1. Boundary‑Flux CNN – predicts the numerical flux at each cell interface, effectively substituting the traditional Riemann solver.
2. Linear‑Coefficient Reconstruction CNN – outputs linear stencil coefficients that are then used to reconstruct boundary states in a MUSCL‑type fashion.
3. Direct‑Boundary‑State CNN – directly outputs the left and right states at each interface, which are subsequently fed into a conventional flux function.
4. Slope‑Reconstruction CNN – predicts reconstruction slopes as linear coefficients, aiming to replace the slope‑limiting step.

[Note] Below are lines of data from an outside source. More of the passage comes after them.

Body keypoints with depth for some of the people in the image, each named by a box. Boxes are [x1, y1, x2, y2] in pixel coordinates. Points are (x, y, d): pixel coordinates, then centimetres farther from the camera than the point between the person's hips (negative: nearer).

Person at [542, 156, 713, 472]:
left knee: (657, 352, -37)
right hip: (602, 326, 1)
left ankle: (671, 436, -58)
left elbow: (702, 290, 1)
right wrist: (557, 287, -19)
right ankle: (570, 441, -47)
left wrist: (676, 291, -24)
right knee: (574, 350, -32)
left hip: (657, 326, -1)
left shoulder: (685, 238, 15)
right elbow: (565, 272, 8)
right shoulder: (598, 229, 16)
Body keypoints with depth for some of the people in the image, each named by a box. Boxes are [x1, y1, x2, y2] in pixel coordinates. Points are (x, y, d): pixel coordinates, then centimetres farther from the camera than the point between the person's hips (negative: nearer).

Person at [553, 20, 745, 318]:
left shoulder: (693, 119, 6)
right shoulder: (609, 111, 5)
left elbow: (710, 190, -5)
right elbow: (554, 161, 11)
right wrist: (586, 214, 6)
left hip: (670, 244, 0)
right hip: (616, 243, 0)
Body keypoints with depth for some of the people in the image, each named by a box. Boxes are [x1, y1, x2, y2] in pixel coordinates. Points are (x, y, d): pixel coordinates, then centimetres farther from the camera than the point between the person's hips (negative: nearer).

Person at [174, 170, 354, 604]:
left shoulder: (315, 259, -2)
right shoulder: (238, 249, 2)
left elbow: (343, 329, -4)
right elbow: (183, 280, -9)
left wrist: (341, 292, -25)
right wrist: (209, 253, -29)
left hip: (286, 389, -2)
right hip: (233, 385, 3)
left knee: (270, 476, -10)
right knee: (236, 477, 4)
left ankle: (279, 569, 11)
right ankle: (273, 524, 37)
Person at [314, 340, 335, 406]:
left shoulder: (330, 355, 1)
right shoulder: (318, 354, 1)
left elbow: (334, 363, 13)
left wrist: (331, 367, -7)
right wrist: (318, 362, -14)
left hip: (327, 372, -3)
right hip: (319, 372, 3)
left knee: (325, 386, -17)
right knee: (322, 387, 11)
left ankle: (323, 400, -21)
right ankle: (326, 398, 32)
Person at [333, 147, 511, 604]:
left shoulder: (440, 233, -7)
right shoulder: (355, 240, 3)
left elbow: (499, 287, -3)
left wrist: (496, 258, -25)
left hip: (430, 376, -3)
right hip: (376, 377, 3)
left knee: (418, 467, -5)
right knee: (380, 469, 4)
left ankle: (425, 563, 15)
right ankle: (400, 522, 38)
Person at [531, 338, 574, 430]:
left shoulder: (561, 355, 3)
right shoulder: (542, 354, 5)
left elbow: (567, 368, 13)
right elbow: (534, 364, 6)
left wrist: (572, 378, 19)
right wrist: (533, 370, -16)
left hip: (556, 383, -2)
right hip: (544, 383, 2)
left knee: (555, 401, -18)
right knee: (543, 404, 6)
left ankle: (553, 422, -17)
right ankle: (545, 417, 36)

Training data are generated by running the high‑resolution classic solver (grid sizes up to 512 × 512) and extracting pairs of input features (cell averages, gradients) and target outputs (exact fluxes or states). The loss function combines a mean‑squared error term with physics‑based penalties that enforce mass and energy conservation and discourage non‑physical negative water depths. Training proceeds with the Adam optimizer, learning‑rate scheduling, and early stopping after roughly 200 epochs.

Evaluation is performed on coarse grids (64 × 64 and 128 × 128). The Boundary‑Flux CNN and the Linear‑Coefficient Reconstruction CNN demonstrate the most promising performance: they reduce the RMSE by 15–25 % relative to the classic low‑resolution solver, improve energy conservation errors by more than 30 %, and achieve a 4–8× speed‑up in flux computation compared with the traditional Riemann solver. The other two models suffer from instability, excessive oscillations near discontinuities, and larger violations of conservation laws, indicating that naïve direct prediction of boundary states or slopes is more challenging.

The thesis concludes that data‑driven discretization can substantially enhance the accuracy‑efficiency trade‑off for low‑resolution geophysical fluid simulations, provided that the neural networks are carefully designed to respect underlying physical constraints. However, several limitations are acknowledged: the need for large high‑resolution training datasets, limited generalization to unseen initial or boundary conditions, and the current focus on 1‑ and 2‑dimensional test cases without a full 3‑dimensional climate‑model demonstration.

Future work is outlined as follows: (i) extending the approach to three‑dimensional, multi‑scale Earth system models using transfer learning to reduce training costs; (ii) incorporating stricter physics‑informed neural network architectures (e.g., enforcing discrete conservation through custom layers or Lagrange multipliers); (iii) developing hybrid schemes that combine traditional Riemann solvers with ML‑based correction terms to retain robustness while gaining speed; and (iv) deploying the models on GPU/TPU clusters with optimized data pipelines to enable real‑time or near‑real‑time forecasting in operational weather and ocean modeling contexts.